The process of preparing for college can be long and complicated. From researching all the options to submitting the applications, applying for financial aid and making final decisions, there are many factors and deadlines to consider. It can be overwhelming for any student to navigate, and especially so for those without much parental guidance.
When it comes to preparing for college, there’s no need to wait until a student’s senior year of high school to start. Here are some things younger students and parents can do to get ahead of the game.
|Begin saving for college expenses early||
Parents can start investing money in a 529 Plan or Educational Savings Account as soon as the child has a Social Security number, and the earlier you start the more compound interest works in your favor. Even if your child is already in middle or high school, you can still save enough to minimize your child’s need for student loans.
|Define what the student can expect from their parent(s)||
Communication between children and parents can be a challenge. Often teens assume their parents will pay for them to go away to college, while parents may expect them to live at home and work to pay for it instead. It’s important for parents and teens to have an intentional conversation and clearly define what the student can expect from their parent, and vice versa.

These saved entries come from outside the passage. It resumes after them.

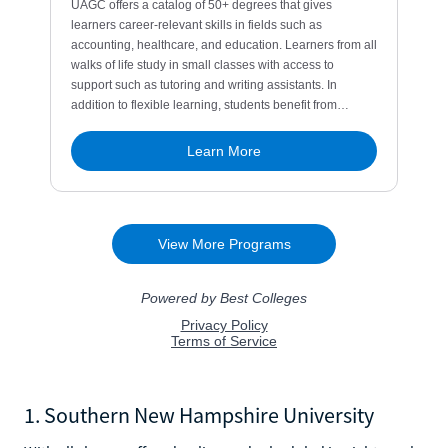
1. Southern New Hampshire University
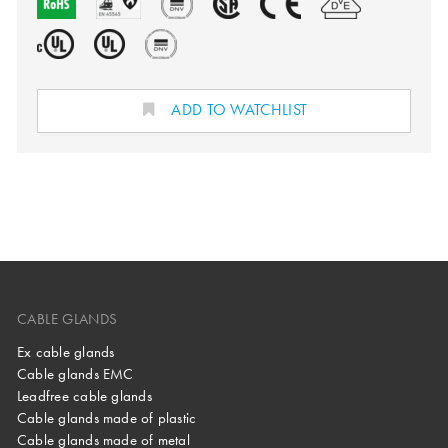
ADD TO WATCHLIST
CABLE GLANDS
Ex cable glands
Cable glands EMC
Leadfree cable glands
Cable glands made of plastic
Cable glands made of metal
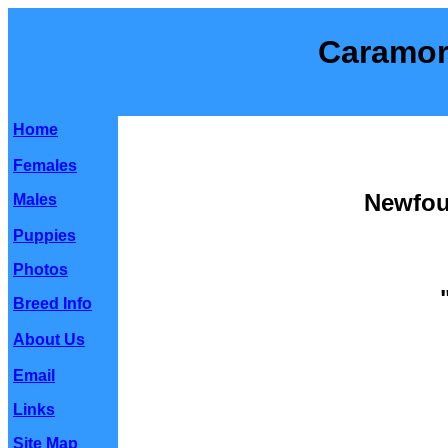
Caramor
Home
Females
Newfou
Males
Puppies
Photos
Breed Info
About Us
Email
Links
Site Map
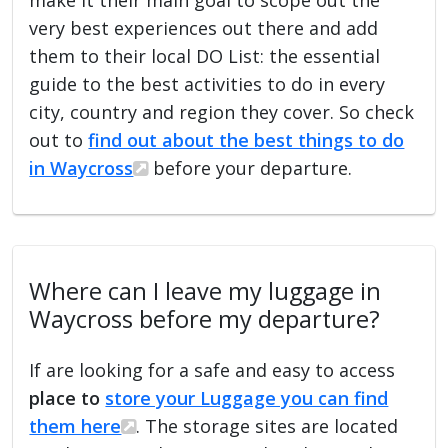
very best experiences out there and add
them to their local DO List: the essential
guide to the best activities to do in every
city, country and region they cover. So check
out to
find out about the best things to do
in Waycross
before your departure.
Where can I leave my luggage in
Waycross before my departure?
If are looking for a safe and easy to access
place to
store your Luggage you can find
them here
. The storage sites are located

|Get experience in potential career fields||
One main difficulty students face when deciding on college is not knowing what field of education or career they want to pursue. This can cost extra time and money in college when a student changes majors in an attempt to find the right fit. Students should start exploring career fields that interest them while in high school. Beyond online research, there may also be hands-on opportunities like company tours, job shadow days, or summer internships for students to see first-hand what a specific career is like.
|Write an essay||
College applications generally require the student to write an essay about their life goals. Scholarship applications also require a similar essay. The essay plays an important part in the selection process – it‘s the window by which those making the decisions get to know the student. Teens should begin writing their essay early – say in 9th or 10th grade – and continue to refine it over time. Have mentors and teachers read it and make suggestions to improve it. When it comes time to apply for colleges and scholarships during senior year, you’ll have a well-constructed essay that only needs a few adjustments for each application.
|Apply for scholarships like it's your job||
Every year scholarship money goes unclaimed because students simply don’t apply. Look at local businesses, associations and foundations to see if they offer scholarships. You don’t have to wait until 12th grade to apply, you can be awarded scholarships all throughout high school and claim the funds when you’re ready to start college. The more scholarships you apply for, the more chances you have to get free money for your education.
There’s a lot students can do to prepare for the college application process before 12th grade. Getting started early can minimize some of the stress involved and make the process less overwhelming come senior year.